— Exercise goal —
Please put the data below into a numbered list, starting at its first line and ending with the line containing "Στα Σύνορα της", including that line. Leave out any blank lines.

— Dataset entries —
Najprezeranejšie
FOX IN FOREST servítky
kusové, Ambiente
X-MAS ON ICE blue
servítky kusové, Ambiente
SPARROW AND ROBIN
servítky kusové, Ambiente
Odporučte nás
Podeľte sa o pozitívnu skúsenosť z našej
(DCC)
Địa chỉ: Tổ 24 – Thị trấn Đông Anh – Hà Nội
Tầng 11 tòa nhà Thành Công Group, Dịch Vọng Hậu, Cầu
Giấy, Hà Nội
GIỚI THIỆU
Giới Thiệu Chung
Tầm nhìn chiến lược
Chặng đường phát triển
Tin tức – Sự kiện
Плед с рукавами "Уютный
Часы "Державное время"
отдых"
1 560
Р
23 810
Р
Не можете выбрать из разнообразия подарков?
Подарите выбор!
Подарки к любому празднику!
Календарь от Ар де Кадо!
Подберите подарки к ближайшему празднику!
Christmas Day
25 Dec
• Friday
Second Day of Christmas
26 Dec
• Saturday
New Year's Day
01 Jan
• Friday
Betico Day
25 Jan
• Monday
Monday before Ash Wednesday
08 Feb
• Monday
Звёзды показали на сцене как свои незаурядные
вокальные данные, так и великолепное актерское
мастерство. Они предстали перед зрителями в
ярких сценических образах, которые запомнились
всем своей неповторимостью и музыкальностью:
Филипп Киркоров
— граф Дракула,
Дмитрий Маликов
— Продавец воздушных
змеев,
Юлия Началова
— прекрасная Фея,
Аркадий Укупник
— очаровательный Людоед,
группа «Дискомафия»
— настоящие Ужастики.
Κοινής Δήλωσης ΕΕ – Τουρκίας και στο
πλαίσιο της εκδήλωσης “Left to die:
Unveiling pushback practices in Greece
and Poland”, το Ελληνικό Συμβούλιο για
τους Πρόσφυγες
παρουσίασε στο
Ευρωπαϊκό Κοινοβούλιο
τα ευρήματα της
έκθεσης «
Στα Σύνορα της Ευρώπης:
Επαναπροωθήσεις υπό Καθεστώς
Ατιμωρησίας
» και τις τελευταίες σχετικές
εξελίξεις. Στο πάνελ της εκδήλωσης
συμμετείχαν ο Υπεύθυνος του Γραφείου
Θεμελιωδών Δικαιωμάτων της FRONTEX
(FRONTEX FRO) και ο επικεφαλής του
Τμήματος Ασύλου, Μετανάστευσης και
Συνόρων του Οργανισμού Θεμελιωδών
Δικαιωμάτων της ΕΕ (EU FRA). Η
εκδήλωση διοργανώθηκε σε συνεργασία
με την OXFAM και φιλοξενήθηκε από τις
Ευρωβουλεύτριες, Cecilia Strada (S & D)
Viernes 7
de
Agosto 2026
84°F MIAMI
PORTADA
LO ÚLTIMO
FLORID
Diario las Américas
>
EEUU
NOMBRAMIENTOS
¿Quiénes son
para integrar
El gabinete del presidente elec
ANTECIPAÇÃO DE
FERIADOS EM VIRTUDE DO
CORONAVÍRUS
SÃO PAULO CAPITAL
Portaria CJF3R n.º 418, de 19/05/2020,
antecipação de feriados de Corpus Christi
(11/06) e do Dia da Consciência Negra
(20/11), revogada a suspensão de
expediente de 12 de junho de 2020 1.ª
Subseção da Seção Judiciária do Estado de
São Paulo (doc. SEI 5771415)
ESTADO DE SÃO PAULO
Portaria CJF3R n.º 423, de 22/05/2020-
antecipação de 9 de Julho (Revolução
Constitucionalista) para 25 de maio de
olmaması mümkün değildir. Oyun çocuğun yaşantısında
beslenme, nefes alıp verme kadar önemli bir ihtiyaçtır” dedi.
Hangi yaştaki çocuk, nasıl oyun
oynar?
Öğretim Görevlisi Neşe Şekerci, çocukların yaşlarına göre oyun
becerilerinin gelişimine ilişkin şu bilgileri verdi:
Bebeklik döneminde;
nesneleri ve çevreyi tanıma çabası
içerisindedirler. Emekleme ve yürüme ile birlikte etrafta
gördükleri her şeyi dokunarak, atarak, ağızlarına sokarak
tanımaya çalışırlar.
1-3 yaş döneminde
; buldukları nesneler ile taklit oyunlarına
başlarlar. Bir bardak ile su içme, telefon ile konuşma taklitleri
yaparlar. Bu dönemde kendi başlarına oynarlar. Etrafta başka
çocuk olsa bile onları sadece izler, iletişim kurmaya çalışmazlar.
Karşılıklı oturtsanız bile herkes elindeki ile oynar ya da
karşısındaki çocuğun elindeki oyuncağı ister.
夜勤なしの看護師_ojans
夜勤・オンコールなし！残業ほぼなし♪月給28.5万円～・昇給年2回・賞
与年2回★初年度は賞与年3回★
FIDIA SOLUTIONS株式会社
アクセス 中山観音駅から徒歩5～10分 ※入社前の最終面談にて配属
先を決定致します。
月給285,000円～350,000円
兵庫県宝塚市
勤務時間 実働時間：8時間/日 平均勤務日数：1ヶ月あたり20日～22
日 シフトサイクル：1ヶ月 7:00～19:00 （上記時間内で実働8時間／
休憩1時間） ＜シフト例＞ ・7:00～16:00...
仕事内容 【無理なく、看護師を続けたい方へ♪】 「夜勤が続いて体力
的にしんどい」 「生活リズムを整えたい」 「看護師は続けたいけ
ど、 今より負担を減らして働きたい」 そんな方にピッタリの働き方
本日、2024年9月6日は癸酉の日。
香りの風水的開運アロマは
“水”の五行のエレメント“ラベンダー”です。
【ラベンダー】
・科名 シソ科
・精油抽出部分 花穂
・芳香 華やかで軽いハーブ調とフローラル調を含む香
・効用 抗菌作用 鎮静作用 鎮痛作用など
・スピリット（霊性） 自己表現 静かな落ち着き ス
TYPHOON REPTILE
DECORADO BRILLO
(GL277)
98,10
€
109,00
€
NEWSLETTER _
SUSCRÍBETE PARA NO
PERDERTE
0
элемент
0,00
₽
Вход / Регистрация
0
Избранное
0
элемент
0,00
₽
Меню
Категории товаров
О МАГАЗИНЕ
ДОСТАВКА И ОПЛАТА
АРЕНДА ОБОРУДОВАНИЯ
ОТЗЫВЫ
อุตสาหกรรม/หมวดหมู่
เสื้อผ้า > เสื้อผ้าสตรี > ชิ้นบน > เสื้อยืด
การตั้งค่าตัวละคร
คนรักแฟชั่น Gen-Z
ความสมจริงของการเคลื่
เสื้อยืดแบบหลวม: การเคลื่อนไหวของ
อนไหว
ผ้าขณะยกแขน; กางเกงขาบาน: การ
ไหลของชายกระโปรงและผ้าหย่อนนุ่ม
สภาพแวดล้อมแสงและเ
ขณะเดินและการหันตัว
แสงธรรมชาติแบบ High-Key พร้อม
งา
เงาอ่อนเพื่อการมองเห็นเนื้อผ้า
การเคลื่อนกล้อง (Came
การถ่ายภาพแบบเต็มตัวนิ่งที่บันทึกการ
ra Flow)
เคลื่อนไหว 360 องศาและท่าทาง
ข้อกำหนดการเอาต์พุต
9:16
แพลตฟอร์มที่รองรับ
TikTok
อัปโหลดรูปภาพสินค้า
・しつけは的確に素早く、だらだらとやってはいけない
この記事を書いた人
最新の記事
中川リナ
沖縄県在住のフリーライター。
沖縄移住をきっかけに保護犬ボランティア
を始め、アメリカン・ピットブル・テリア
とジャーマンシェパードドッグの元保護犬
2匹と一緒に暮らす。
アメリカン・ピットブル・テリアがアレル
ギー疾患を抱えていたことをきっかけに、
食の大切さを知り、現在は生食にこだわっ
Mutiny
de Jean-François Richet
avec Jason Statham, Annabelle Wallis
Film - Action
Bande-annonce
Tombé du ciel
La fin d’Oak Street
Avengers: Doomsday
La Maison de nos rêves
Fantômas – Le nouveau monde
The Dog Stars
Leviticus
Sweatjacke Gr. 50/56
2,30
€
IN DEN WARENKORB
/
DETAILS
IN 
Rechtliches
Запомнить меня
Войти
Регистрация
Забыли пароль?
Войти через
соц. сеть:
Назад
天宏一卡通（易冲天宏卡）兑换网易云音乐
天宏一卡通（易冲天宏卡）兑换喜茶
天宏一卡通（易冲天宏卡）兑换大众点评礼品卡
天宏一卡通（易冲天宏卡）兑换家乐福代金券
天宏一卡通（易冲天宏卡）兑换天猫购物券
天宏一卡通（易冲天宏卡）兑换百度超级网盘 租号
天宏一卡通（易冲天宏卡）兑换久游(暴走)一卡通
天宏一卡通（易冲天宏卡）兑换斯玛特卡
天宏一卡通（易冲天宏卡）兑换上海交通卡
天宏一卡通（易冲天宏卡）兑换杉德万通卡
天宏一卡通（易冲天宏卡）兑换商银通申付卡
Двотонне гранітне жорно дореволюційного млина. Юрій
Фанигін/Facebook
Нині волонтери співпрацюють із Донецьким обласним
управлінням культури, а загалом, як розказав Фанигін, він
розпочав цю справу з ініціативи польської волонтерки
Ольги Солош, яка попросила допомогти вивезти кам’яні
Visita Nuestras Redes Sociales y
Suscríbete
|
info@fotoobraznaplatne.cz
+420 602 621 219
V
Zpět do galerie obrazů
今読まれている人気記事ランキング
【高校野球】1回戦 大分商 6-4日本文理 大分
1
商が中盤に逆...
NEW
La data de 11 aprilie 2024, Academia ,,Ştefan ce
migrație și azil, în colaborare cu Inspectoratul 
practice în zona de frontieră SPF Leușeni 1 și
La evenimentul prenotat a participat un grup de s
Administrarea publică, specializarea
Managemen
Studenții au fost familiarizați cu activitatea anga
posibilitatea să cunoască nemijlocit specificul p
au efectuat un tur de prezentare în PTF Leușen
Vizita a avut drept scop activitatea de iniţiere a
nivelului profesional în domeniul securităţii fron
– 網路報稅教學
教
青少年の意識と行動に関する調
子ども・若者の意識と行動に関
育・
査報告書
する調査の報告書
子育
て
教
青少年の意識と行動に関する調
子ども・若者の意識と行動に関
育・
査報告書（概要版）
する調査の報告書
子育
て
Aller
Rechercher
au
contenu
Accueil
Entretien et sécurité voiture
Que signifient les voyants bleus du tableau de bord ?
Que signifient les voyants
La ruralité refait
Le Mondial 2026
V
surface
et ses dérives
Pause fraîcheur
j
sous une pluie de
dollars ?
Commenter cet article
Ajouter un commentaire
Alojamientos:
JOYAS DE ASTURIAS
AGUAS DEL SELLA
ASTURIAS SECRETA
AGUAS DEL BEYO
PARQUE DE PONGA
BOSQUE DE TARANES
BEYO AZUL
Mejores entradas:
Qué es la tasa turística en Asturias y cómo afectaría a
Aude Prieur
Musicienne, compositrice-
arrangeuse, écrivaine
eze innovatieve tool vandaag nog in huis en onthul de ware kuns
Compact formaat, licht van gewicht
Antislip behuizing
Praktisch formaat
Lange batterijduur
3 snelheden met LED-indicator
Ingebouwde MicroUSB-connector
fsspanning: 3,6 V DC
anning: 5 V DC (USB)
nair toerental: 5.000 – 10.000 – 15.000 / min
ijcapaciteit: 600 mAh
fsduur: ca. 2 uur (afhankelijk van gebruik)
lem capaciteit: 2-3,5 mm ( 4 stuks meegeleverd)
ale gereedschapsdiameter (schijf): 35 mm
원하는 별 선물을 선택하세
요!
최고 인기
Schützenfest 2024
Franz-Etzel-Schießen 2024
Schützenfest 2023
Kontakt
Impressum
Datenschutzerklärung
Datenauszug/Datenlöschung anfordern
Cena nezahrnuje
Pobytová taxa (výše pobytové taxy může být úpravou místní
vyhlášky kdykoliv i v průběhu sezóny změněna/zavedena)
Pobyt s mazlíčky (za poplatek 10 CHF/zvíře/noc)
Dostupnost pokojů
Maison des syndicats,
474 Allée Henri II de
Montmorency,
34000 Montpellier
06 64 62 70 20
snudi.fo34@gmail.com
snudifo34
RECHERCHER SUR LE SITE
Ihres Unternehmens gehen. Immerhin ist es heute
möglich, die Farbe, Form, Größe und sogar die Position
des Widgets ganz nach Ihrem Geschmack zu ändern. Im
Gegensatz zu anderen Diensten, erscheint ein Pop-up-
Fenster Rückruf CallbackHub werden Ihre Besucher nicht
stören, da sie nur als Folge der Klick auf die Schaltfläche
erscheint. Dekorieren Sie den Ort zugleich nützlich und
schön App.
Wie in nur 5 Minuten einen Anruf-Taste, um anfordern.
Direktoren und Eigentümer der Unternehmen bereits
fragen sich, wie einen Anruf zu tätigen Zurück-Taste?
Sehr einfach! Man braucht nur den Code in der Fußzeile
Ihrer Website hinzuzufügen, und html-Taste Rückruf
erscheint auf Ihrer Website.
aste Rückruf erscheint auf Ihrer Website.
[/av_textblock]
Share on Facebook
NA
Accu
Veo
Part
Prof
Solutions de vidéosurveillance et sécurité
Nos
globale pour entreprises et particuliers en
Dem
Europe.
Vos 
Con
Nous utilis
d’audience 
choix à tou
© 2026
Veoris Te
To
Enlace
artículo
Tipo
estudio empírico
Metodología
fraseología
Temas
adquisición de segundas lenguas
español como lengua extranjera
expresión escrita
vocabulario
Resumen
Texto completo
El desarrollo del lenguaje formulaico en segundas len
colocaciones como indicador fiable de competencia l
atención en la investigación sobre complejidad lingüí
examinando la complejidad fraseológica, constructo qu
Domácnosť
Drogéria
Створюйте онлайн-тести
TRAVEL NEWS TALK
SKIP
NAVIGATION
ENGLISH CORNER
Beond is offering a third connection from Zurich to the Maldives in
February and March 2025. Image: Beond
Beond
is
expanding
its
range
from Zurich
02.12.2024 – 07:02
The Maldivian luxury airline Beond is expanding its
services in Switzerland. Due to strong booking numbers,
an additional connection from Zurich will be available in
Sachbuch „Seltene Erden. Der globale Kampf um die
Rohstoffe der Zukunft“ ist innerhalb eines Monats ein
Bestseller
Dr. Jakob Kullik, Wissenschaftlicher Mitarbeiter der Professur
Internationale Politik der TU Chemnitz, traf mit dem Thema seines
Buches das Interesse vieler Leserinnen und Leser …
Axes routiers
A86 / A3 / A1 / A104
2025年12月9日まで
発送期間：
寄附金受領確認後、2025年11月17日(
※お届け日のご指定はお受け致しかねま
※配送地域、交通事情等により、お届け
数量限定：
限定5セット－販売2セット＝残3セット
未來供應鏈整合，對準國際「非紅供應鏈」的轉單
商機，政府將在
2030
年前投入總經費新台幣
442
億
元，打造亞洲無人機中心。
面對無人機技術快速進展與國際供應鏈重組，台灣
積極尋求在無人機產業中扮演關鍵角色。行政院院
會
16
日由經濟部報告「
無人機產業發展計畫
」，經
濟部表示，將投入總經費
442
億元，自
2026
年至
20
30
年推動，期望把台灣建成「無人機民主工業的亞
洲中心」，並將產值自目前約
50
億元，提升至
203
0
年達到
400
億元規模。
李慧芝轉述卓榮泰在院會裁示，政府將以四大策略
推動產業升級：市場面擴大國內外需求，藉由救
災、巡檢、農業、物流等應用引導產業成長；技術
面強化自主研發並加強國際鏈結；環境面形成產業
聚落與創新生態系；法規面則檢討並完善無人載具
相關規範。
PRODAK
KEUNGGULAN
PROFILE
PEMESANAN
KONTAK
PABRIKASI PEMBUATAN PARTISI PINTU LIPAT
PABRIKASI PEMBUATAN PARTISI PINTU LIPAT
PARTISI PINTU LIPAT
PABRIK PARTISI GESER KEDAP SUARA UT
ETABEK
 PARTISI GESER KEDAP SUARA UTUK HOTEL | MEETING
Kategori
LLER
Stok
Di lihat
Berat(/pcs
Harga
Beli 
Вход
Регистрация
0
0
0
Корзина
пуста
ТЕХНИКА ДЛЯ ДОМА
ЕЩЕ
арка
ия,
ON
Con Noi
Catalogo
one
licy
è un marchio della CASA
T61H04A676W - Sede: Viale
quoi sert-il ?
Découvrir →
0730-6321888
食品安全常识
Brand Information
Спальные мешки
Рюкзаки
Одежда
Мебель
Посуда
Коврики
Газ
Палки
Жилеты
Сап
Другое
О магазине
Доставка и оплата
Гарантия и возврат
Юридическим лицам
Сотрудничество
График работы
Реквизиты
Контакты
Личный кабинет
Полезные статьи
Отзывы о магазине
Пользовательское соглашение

— Answer to the exercise —
1. Najprezeranejšie
2. FOX IN FOREST servítky
3. kusové, Ambiente
4. X-MAS ON ICE blue
5. servítky kusové, Ambiente
6. SPARROW AND ROBIN
7. servítky kusové, Ambiente
8. Odporučte nás
9. Podeľte sa o pozitívnu skúsenosť z našej
10. (DCC)
11. Địa chỉ: Tổ 24 – Thị trấn Đông Anh – Hà Nội
12. Tầng 11 tòa nhà Thành Công Group, Dịch Vọng Hậu, Cầu
13. Giấy, Hà Nội
14. GIỚI THIỆU
15. Giới Thiệu Chung
16. Tầm nhìn chiến lược
17. Chặng đường phát triển
18. Tin tức – Sự kiện
19. Плед с рукавами "Уютный
20. Часы "Державное время"
21. отдых"
22. 1 560
23. Р
24. 23 810
25. Р
26. Не можете выбрать из разнообразия подарков?
27. Подарите выбор!
28. Подарки к любому празднику!
29. Календарь от Ар де Кадо!
30. Подберите подарки к ближайшему празднику!
31. Christmas Day
32. 25 Dec
33. • Friday
34. Second Day of Christmas
35. 26 Dec
36. • Saturday
37. New Year's Day
38. 01 Jan
39. • Friday
40. Betico Day
41. 25 Jan
42. • Monday
43. Monday before Ash Wednesday
44. 08 Feb
45. • Monday
46. Звёзды показали на сцене как свои незаурядные
47. вокальные данные, так и великолепное актерское
48. мастерство. Они предстали перед зрителями в
49. ярких сценических образах, которые запомнились
50. всем своей неповторимостью и музыкальностью:
51. Филипп Киркоров
52. — граф Дракула,
53. Дмитрий Маликов
54. — Продавец воздушных
55. змеев,
56. Юлия Началова
57. — прекрасная Фея,
58. Аркадий Укупник
59. — очаровательный Людоед,
60. группа «Дискомафия»
61. — настоящие Ужастики.
62. Κοινής Δήλωσης ΕΕ – Τουρκίας και στο
63. πλαίσιο της εκδήλωσης “Left to die:
64. Unveiling pushback practices in Greece
65. and Poland”, το Ελληνικό Συμβούλιο για
66. τους Πρόσφυγες
67. παρουσίασε στο
68. Ευρωπαϊκό Κοινοβούλιο
69. τα ευρήματα της
70. έκθεσης «
71. Στα Σύνορα της Ευρώπης:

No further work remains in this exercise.